Center for the Future of Arizona Launches Partnership with Valley Schools to Increase Student Achievement Among Low-Income, Minority Students
Nonprofit Sends Business Author Jim Collins of “Good to Great” to the Principal’s Office
PHOENIX (October 30, 2007) – Twenty-seven Phoenix-area schools — many with predominantly low-income, minority student populations — are teaming up this academic year with the Center for the Future of Arizona in an effort to “beat the odds” and increase student achievement among all students.
The new Beat the Odds education initiative is part of a wake-up call issued by Dr. Lattie Coor, chairman and CEO of the Phoenix-based nonprofit. According to the former Arizona State University President, “Improving Latino students’ academic performance is crucial to our state’s future economic vitality and the quality of life of its citizens.”
Many consider Arizona’s high school graduation rate and its student achievement scores to be low, across the board. Latinos, who are rapidly becoming the majority student population in Arizona K-12 schools, tend to have especially low student achievement scores and high dropout rates. Approximately half of all Arizona Latino students do not graduate high school.
Coor notes that this generation of students will enter the workforce as the baby boom generation is leaving it. The boomers represent a significant portion of the current middle class, which is at its earning and tax-paying peak.
Without an intervention, Coor says, Arizona’s future labor force will be ill-prepared for the opportunities and challenges of the 21st century workplace. The health of the state’s economy is at stake.
Among the clouds, Coor sees a silver lining. “Arizona’s large minority student population is a valuable resource that we must cultivate,” he said. “Demography is not destiny. The Beat the Odds initiative is the means by which we can begin to tap into this resource and develop its potential.”
The Beat the Odds Initiative
This academic year, twenty-seven K-12 schools in Phoenix, Tempe, Mesa, Gilbert and Tolleson are partnering with the Center for the Future of Arizona to implement its Beat the Odds education initiative. Participating schools will work to develop more effective ways to improve individual student achievement by using as a framework the six principles revealed in the research study “Why Some Schools with Latino Children Beat the Odds … and Others Don’t.”

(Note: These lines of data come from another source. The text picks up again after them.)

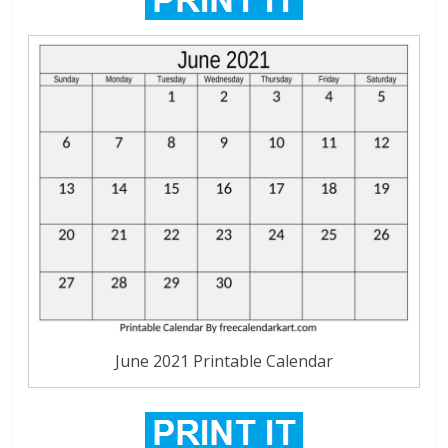
June 2021 Printable Calendar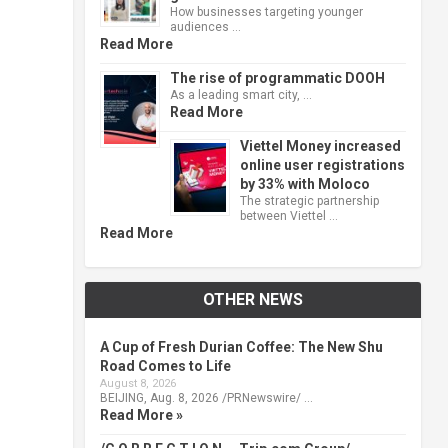
How businesses targeting younger
audiences …
Read More
The rise of programmatic DOOH
As a leading smart city, …
Read More
Viettel Money increased
online user registrations
by 33% with Moloco
The strategic partnership
between Viettel …
Read More
OTHER NEWS
A Cup of Fresh Durian Coffee: The New Shu
Road Comes to Life
August 8, 2026
BEIJING, Aug. 8, 2026 /PRNewswire/ …
Read More »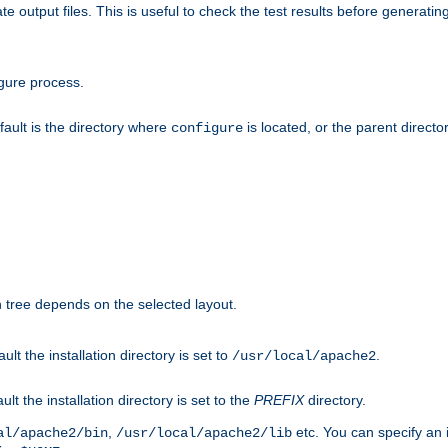
te output files. This is useful to check the test results before generatin
gure process.
efault is the directory where
is located, or the parent director
configure
on tree depends on the selected layout.
ault the installation directory is set to
.
/usr/local/apache2
ult the installation directory is set to the
PREFIX
directory.
,
etc. You can specify an i
al/apache2/bin
/usr/local/apache2/lib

Throughout the academic year, Beat the Odds mentors will work one-on-one with the principals to help them assess and benchmark their school’s current status, develop an action plan based on specific need areas for their school population, and provide resources to help achieve the goals of the action plans.

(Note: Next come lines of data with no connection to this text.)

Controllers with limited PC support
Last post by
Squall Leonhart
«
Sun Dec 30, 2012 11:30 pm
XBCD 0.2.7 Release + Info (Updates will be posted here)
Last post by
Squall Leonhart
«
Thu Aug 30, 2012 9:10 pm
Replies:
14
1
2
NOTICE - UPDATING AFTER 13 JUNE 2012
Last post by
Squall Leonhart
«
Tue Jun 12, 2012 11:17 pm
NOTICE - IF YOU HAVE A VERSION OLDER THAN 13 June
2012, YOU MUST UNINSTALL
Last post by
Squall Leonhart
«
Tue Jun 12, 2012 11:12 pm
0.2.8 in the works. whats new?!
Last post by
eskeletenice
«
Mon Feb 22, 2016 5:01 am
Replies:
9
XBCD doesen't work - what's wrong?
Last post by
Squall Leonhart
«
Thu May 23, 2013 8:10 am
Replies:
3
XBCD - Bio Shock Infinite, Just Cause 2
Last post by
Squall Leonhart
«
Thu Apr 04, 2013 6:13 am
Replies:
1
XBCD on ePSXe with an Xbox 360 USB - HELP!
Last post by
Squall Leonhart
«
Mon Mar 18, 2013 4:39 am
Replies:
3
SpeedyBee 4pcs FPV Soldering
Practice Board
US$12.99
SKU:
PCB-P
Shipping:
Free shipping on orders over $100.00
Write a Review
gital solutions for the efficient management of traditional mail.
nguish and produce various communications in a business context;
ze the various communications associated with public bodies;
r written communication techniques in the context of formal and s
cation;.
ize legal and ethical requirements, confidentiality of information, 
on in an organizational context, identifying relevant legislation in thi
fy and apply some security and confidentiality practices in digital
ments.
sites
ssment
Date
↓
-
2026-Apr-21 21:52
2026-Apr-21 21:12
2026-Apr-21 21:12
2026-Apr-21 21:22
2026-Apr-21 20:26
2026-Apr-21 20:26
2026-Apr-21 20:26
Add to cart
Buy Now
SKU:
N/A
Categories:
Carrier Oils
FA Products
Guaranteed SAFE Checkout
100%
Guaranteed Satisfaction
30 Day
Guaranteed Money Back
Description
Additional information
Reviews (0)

They also will learn from each other as they share success stories and challenges in regularly scheduled Beat the Odds School Partner meetings and training sessions, and within password-protected areas of the new Beat the Odds Institute website funded by the Arizona Board of Regents (www.beattheoddsinstitute.com).
Center researchers will track the schools’ progress in terms of increased student achievement based on the state-mandated AIMS test and other assessment data provided by the schools, and implementation of the six Beat the Odds concepts school-wide. Those that meet their goals will be certified by the Center for the Future of Arizona as a “Beat the Odds School.”
Demography Is Not Destiny
The Beat the Odds education initiative is an outgrowth of a nationally acclaimed joint study of the Center for the Future of Arizona and the Morrison Institute for Public Policy at Arizona State University, “Why Some Schools with Latino Children Beat the Odds … and Others Don’t.”
Jim Collins, author of the New York Times bestseller “Good to Great: Why Some Companies Make the Leap … and Others Don’t,” actively collaborated in theresearch. In March of 2006, Collins participated in announcing the research findings to a packed Phoenix ballroom of business, community and education leaders.
The research suggests that there is well-founded hope that Arizona students of all backgrounds can achieve at or above grade level. It provided six keys within schools’ control that, when implemented together, lead to better than expected student achievement among all students.
The six Beat the Odds concepts fell into the three basic categories put forth by Collins in his Good to Great findings: disciplined thought, disciplined people and disciplined action.
Mining the Benefits of Diversity
“Dr. Coor's vision and courage in mining the benefits of diversity are refreshing,” commented Valley business and community leader José Cárdenas, partner and chair of Lewis and Roca LLP.
“Dr. Coor has often described the Center for the Future of Arizona as a ‘do’ — and not just a ‘think’ — tank,” he continued. “The center's ‘Beat the Odds’ initiative is proof, as through it Dr. Coor and his colleagues at the center are doing something about one of the most critical issues facing Arizona today. By implementing the findings of the groundbreaking ‘Beat the Odds’ report, the center is taking head on one of the Morrison Institute's ‘Five Shoes Waiting to Drop on Arizona's Future’ — the ‘Latino education dilemma,’" Cárdenas concluded.
Jim Collins also lauded the evolution of the “Beat the Odds” research report into an action-oriented, collaborative school-based initiative.
“Great cities and great states require more than just great companies,” Collins said. “They require great schools, great social service providers, great arts groups. Through the use of the ‘Beat the Odds’ research, the Center for the Future of Arizona and its partners are taking a very significant step toward building the great schools we need for a vibrant and successful future.”